Saturday, 25 June 2011

Letter Formation

I had noticed that, when my middle son (8) was writing, he formed his letters awkwardly and his writing didn't flow. As we were abroad until he was 5, he started school in England at the beginning of Year 1, so had obviously missed some of the foundation work on letter formation which children presumably do in the reception year. It seems no-one picked up on his problem. In fact, his teacher always used to tell me what beautiful handwriting he had - "The best handwriting in Year 1" - and, as he is such a careful and conscientious worker, he continued to work at his writing, but with incorrect formation, which became a habit.

As we have this week started on the Kumon programme, I had high hopes this would be a means of breaking these habits and helping him with his writing. One of Kumon's principles is to give children an easy starting point and work on their concentration and study habits before the difficulty of the work increases. My middle son's starter sheets therefore involve a lot of letter tracing and word formation. He complained this was too easy, but I was pleased as I hoped to iron out his problems.
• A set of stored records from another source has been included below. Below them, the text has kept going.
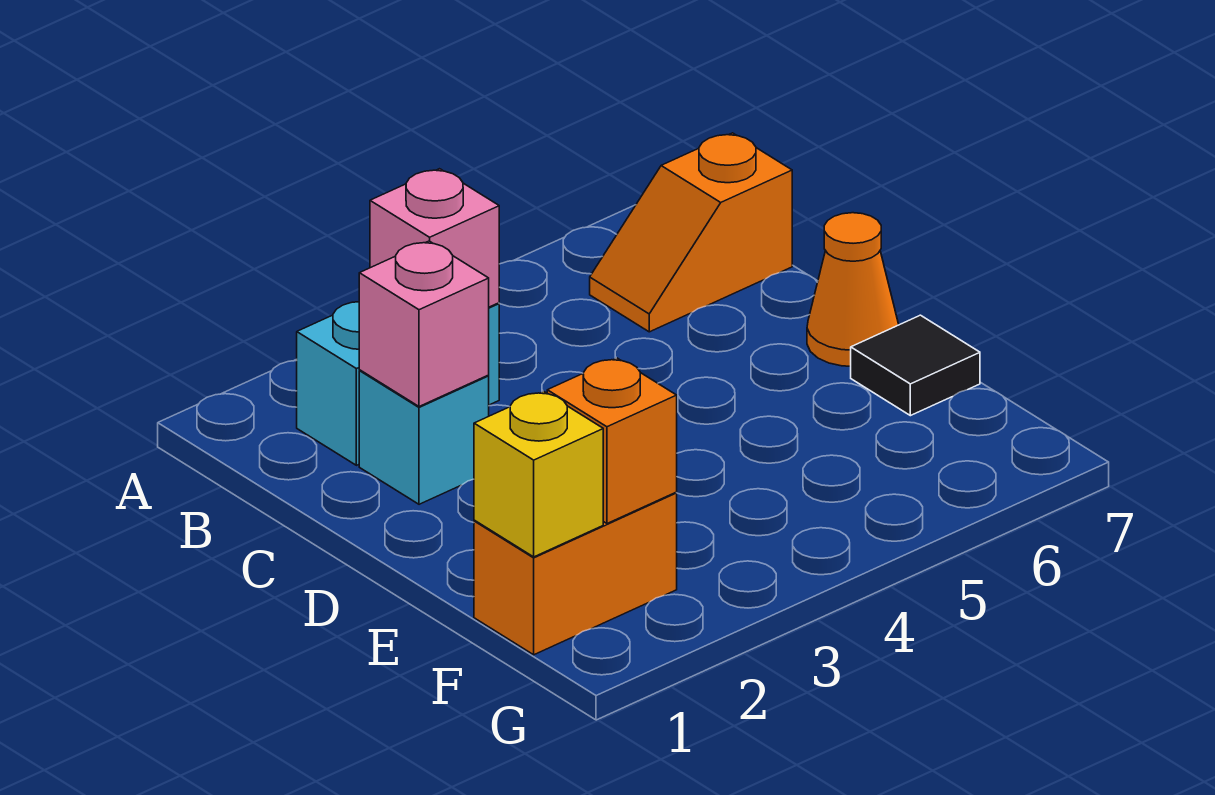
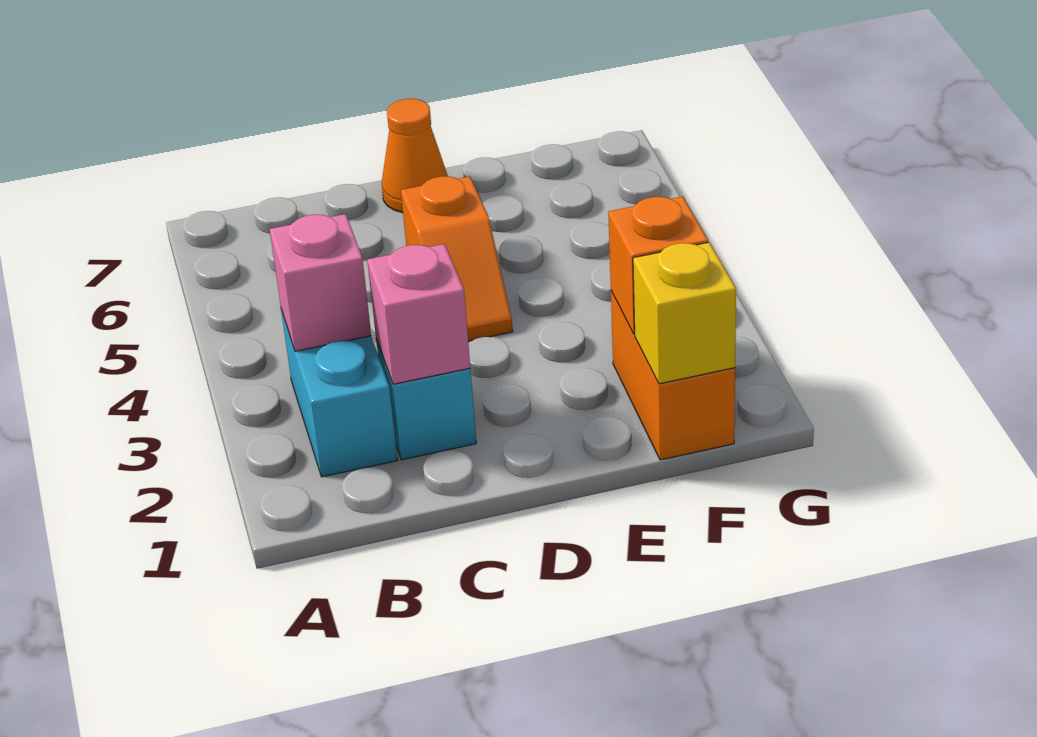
orange slope B6:B7 level 1 top 7 -> orange slope D4:D5 level 1 top 5
black tile E7 level 1 -> none

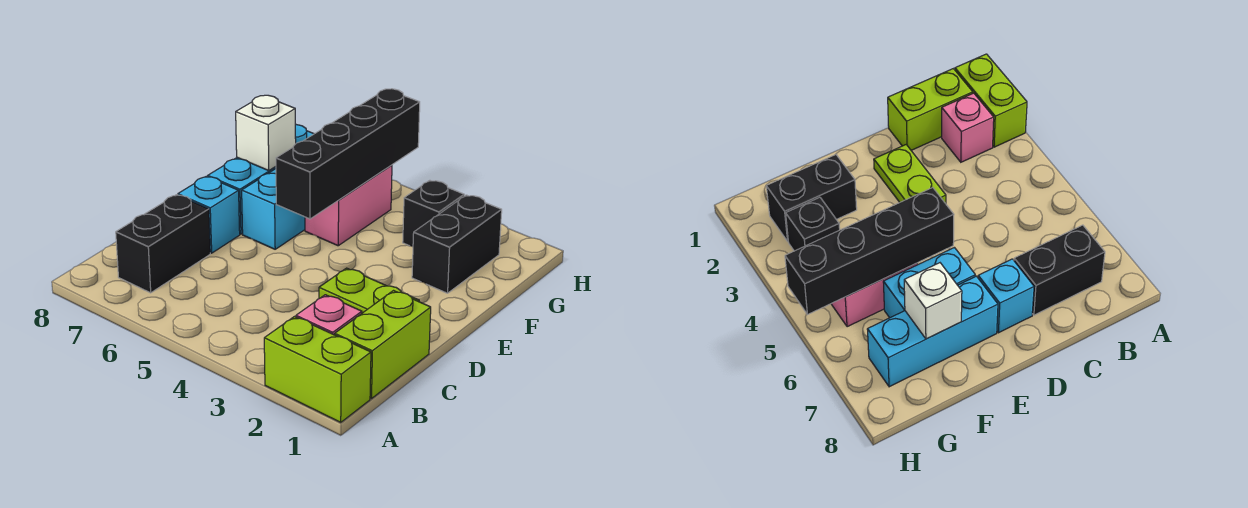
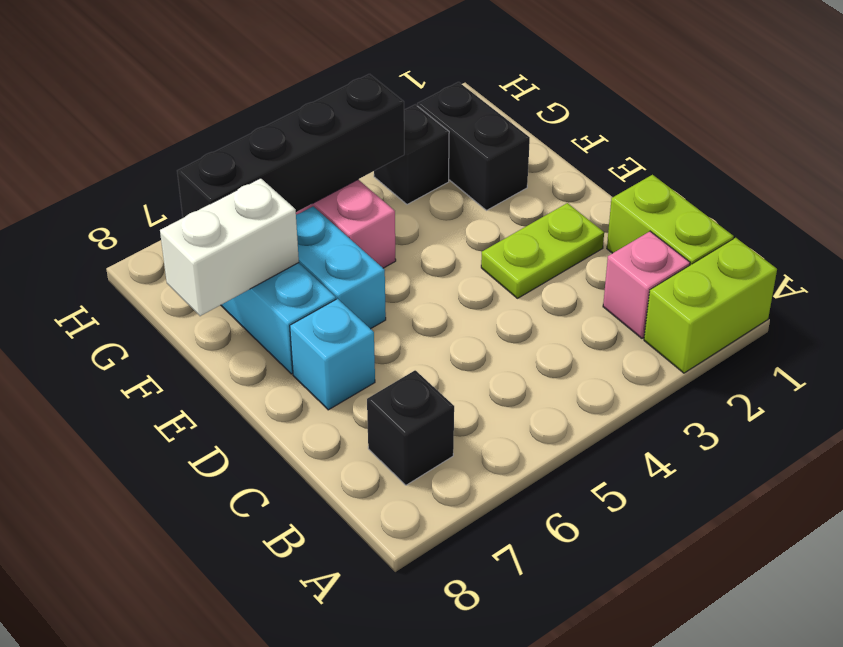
black brick B7:C7 level 1 -> black brick B7 level 1
black brick E5:H5 level 2 -> black brick G4:G7 level 2
white brick F7 level 2 -> white brick F7:F8 level 2

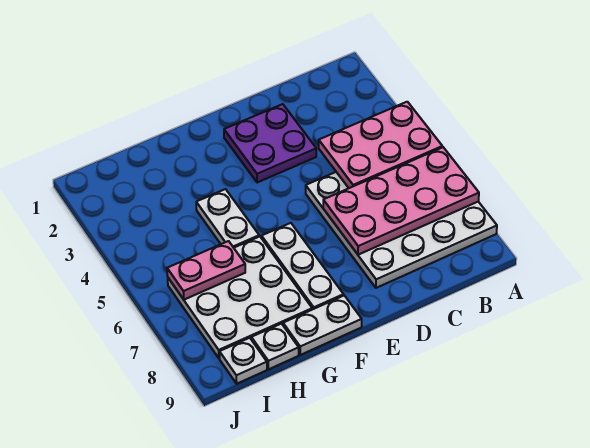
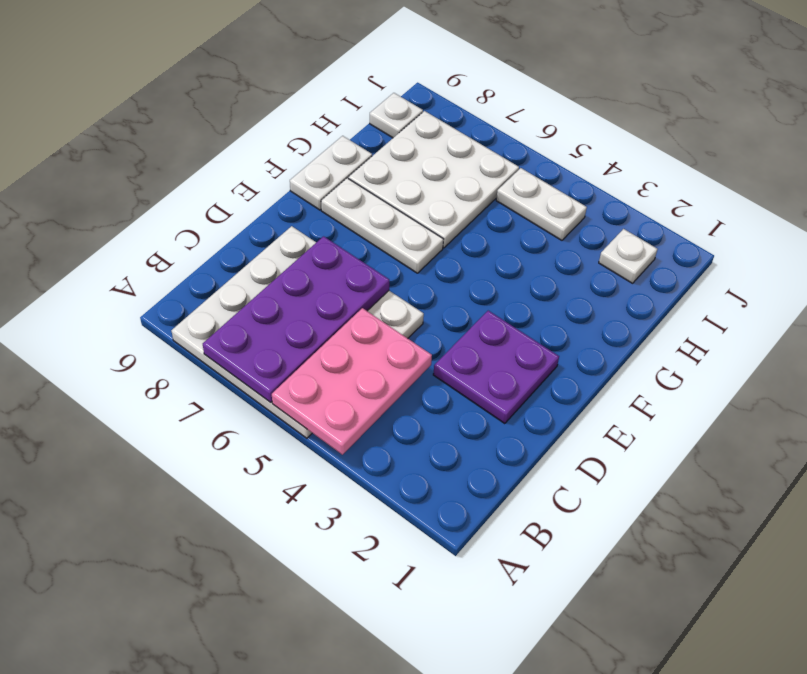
pink plate A6:D7 level 2 -> purple plate A6:D7 level 2
white plate G4:G5 level 1 -> white plate I4:I5 level 1
pink plate H6:I6 level 2 -> none
white plate H9 level 1 -> white plate I2 level 1

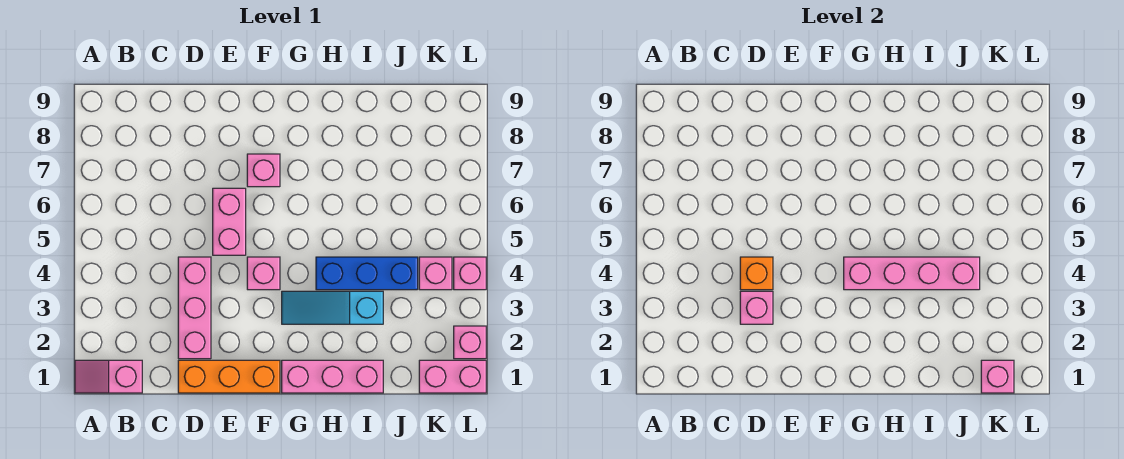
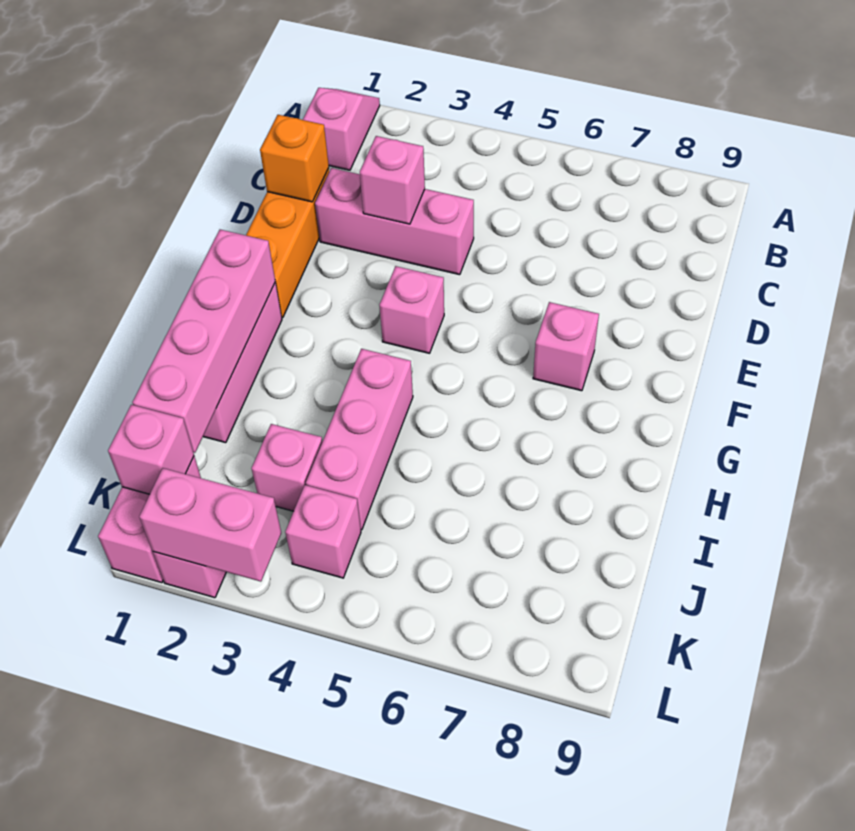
orange brick D4 level 2 -> orange brick D1 level 2
pink brick E5:E6 level 1 -> pink brick L2:L3 level 2
cyan slope G3:I3 level 1 top I -> none
pink brick G4:J4 level 2 -> pink brick G1:J1 level 2
blue brick H4:J4 level 1 -> pink brick H4:J4 level 1
pink brick L4 level 1 -> pink brick J3 level 1

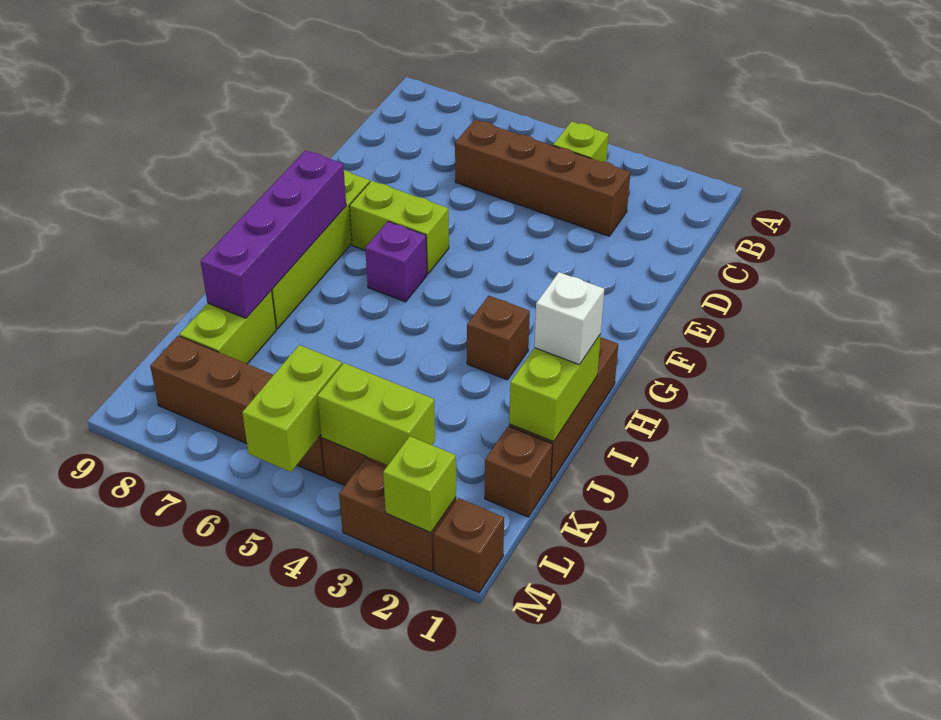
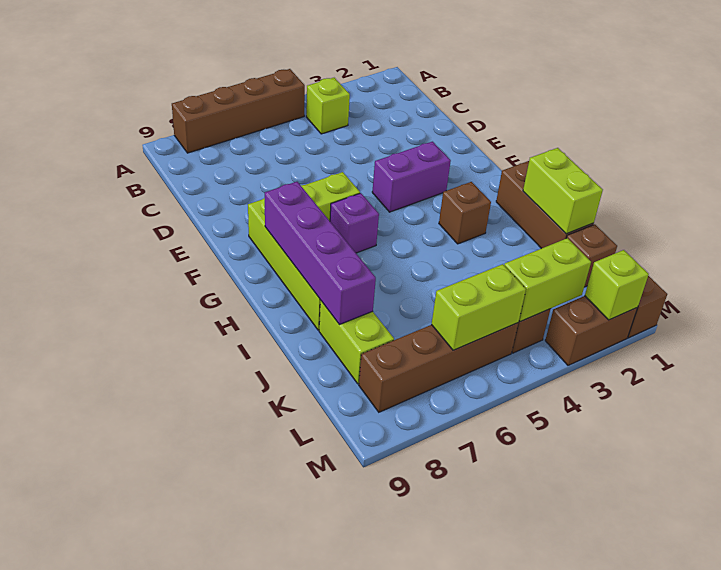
brown brick C3:C6 level 1 -> brown brick A5:A8 level 1
none -> purple brick F3:F4 level 1
white brick I1 level 3 -> none
lime brick L5:M5 level 2 -> lime brick L5:L6 level 2

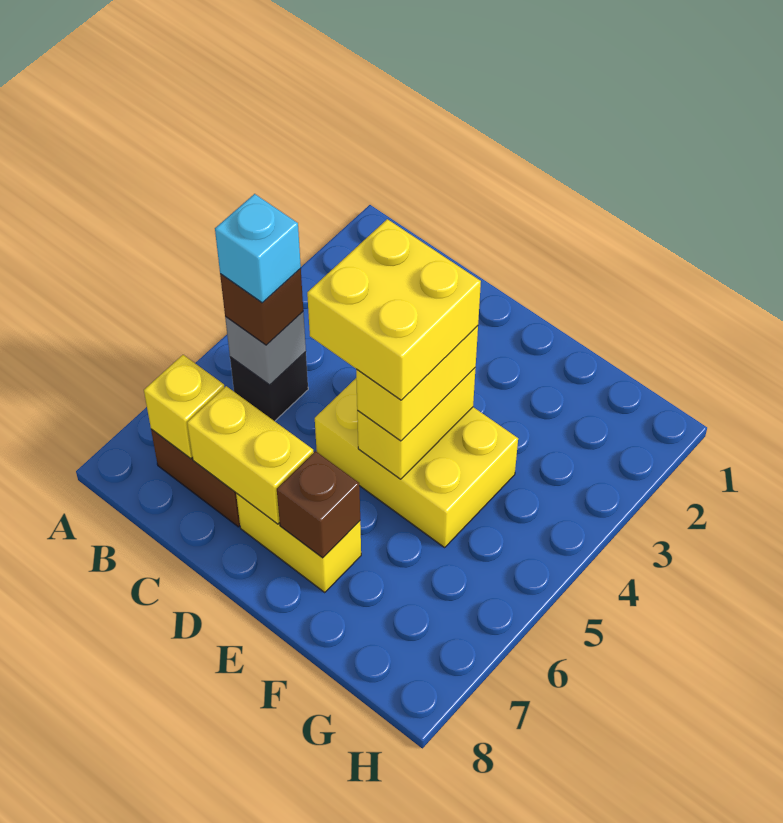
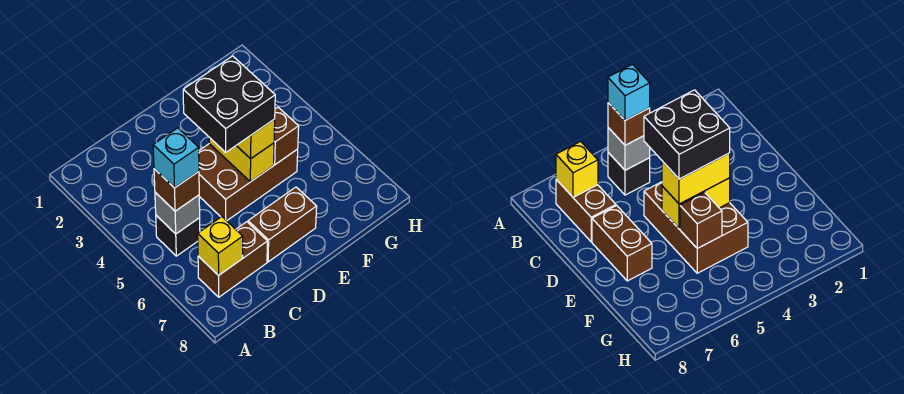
yellow brick C7:D7 level 2 -> none
yellow brick D4:F5 level 1 -> brown brick D4:F5 level 1
yellow brick D4:E5 level 4 -> black brick D4:E5 level 4
yellow brick D7:E7 level 1 -> brown brick D7:E7 level 1
brown brick E7 level 2 -> brown brick F5 level 2

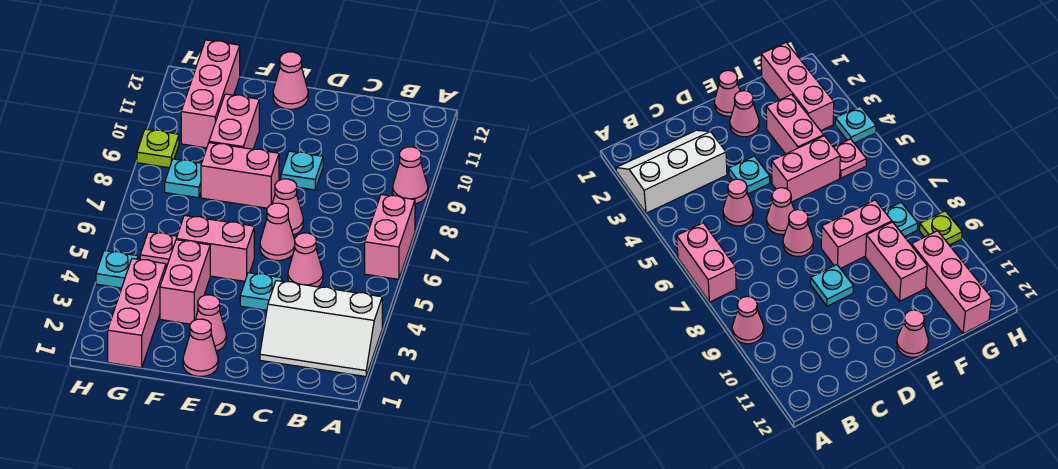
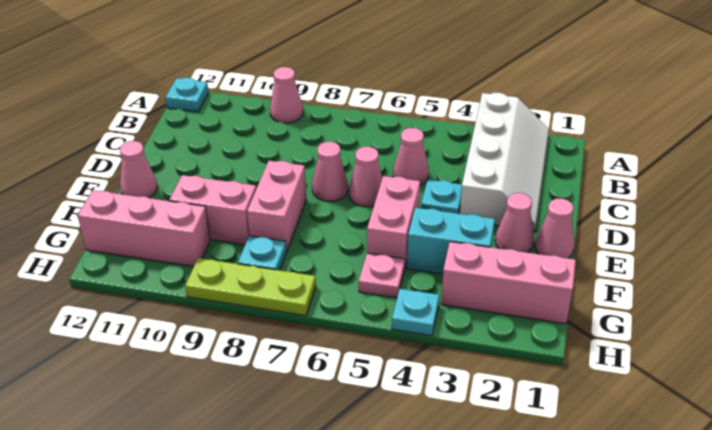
white slope A2:C3 level 1 top 3 -> white slope A2:D3 level 1 top 3
pink brick A6:A7 level 1 -> none
cyan plate D9 level 1 -> cyan plate A12 level 1
pink brick F3:F4 level 1 -> cyan brick F3:F4 level 1
lime plate H9 level 1 -> lime plate H7:H9 level 1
As I closely observed him working, which is another principle of Kumon, I noticed it was not all bad news. It seemed to be a particular family of letters, those starting with a downward stroke - like l - which were causing problems. Many other letters, including those which begin with a 'c' formation were fine. I pointed this out to my son, who was at first discouraged. "But that's the way I write them," he protested. I told him he would find his writing much easier if we could correct this habit and form the letters correctly. On his third day of Kumon, after he had finished the set work, I asked him to write the letter 'l' from top to bottom repeatedly. If he was shoddy or careless, or if he wrote it in the old way (bottom to top), he had to do another line. He only did about 3 lines before he managed a whole row of correct 'l's. I left it at that for the day, but my plan was to work through the troublesome letters in the same way - one each day - t, r, m, n, k, h, b, i, j, p, f.

Imagine my surprise the very next day, when he sat down to do his Kumon, and began working through his pages for the day. Based on the remedial work we had done with the letter 'l', he was forming every single letter correctly! Of course, I was delighted and praised him for this. He was over the moon ... "I can do it!" he said, "And writing is so much easier". He flew through his work, and was so pleased with himself. "Didn't anyone tell you this at school?" I asked. "I don't think anyone noticed," he said and, of course in a class of 30 children, I am sure that is sadly true.